• « LE BONHOMME AU DRAPEAU »

     

    C’était hier !

     

    « LE BONHOMME AU DRAPEAU »

     

    Guide l’exposition « FAIENCES DE ROANNE » témoignage du passé culturel de notre cité

     

    De mai jusqu’au 18 décembre, le musée Joseph Déchelette présente sur les faïences de Roanne, depuis le XVIII° siècle, une exposition installée à l’occasion d’un don récent et important dont a bénéficié notre cité.

     

    Mise en place par M. Bornibus, conservateur du musée et son équipe, l’exposition fut ouverte vendredi après midi en présence de nombreuses personnalités dont M. Jean Auroux, maire de Roanne et conseiller général, accompagné de nombreux conseillers municipaux et adjoints, dont M. S. Feugère, premier adjoint, et Mme Guillou adjointe aux affaires aux Affaires culturelle ; les maires des communes voisines ou leurs représentants ; les présidents des sociétés culturelles roannaises ; les représentants des comités d’entreprises, M. Bonnet, président du tribunal etc.

     

    Il faut enfin noter la présence de MM. René Mancey et Jean Broisin(un des membres fondateurs de notre Association des Chemins du Passé, il fut docteur à Saint-Symphorien-de-Lay et par la suite maire du village de Pradines), aux travaux desquels les faïences de Roanne doivent d’avoir été révélées ainsi que celle de M. Henry-Pierre Fourest, Conservateur du Musée National de céramique, et du docteur Francis Morin, président du Groupe d’étude et de recherche de céramique de Paris. Deux éminents spécialistes dont le déplacement à Roanne donnent un label d’authenticité indiscutable à cette exposition.

     

    Grâce aux relativement récentes découvertes archéologiques et à l’examen d’archives dont les plus anciennes remontent au XVI° siècle, Roanne est reconnu comme ayant non seulement eu des faïenciers mais comme ayant atteint une production originale d’une verve bien particulière avec le »bonhomme au drapeau » de l’époque révolutionnaire.

     

    Bien entendu, avant de créer avec un génie propre au pays la faïence roannaise avait subi l’influence italienne, la mode des XVII° et XVIII° siècle, l’influence aussi des faïenciers installés à Roanne et formés à l’école de Marseille et de Moustiers.
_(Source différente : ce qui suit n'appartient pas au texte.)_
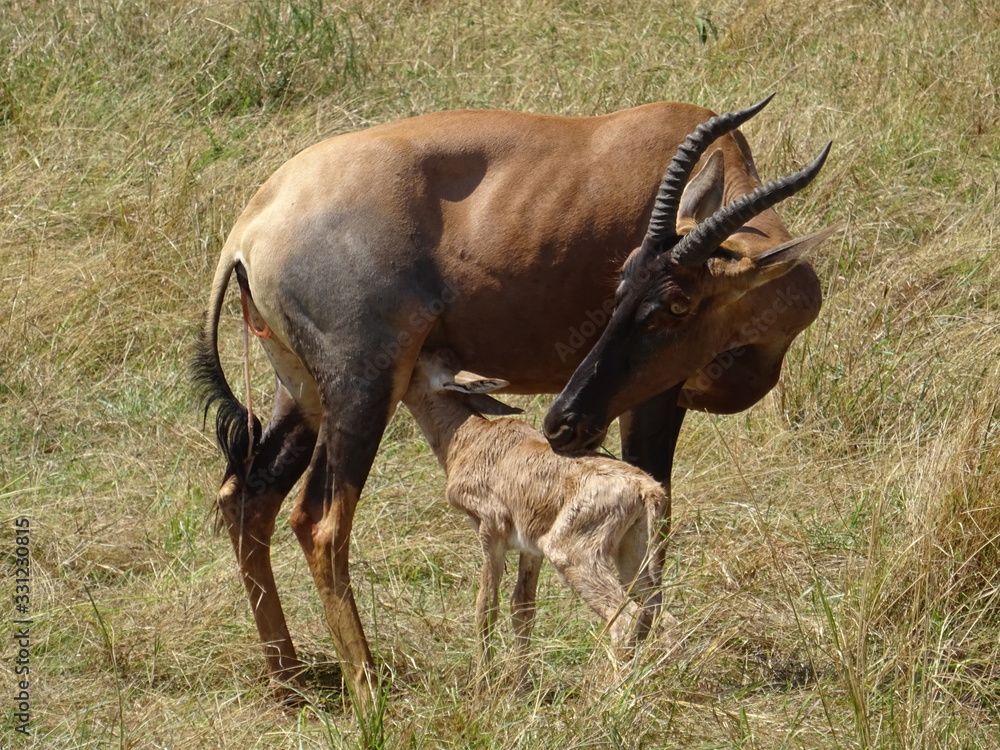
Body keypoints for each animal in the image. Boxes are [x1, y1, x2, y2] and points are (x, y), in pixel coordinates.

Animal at [401, 350, 676, 675]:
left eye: (417, 364)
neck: (472, 438)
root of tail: (646, 488)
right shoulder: (529, 547)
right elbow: (522, 608)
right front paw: (519, 682)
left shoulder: (490, 531)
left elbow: (486, 606)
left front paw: (484, 682)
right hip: (632, 554)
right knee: (660, 615)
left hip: (571, 555)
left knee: (626, 619)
    Il faut cependant noter la qualité de cette faïence de Roanne, la beauté de toute une gamme d’émaux, dont celui dit « cristal », qui permet à la faïence de rivaliser avec la porcelaine. La fraicheur des motifs floraux, l’harmonie des couleurs, qui lui donnent une originalité prouvant un passé artistique et culturel Roannais.

     

    Ainsi, M. Bornibus puis M. Fourest parlèrent-ils de cette faïence de Roanne avec beaucoup de verve et de chaleur que nous ne le rapportons, puis M. Mancey avec adoration.

     

    Les fouilles archéologiques ont authentifié l’existence des fabriques de faïences à Roanne en permettant de découvrir de nombreuses tessonnières, c’est-à-dire des sites où étaient jetés les tessons de fabrication manquée. A souligner que la production roannaise se prolonge, de façon assez rare en France pour cette technique, jusqu’au plein début du XIX° siècle.

     

    Suivra une production plus courante, encore et toujours originale, puis ce sera l’industrialisation qui donnera à la céramique locale un nouvel essor.

     

    M. Auroux affirma l’intérêt de la municipalité pour le passé culturel de Roanne et son désir de valoriser la production roannaise. Il félicita les organisateurs et installateurs de cette exposition attrayante et remercia le donateur, qui veut garder l’anonymat, d’avoir livré un tel patrimoine local au musée.

     

    Il souligne enfin que cette exposition rassemble des Roannais de toutes tendances et de tous horizons, ce qui prouve que la culture est la liaison entre les hommes dans le temps et dans l’espace.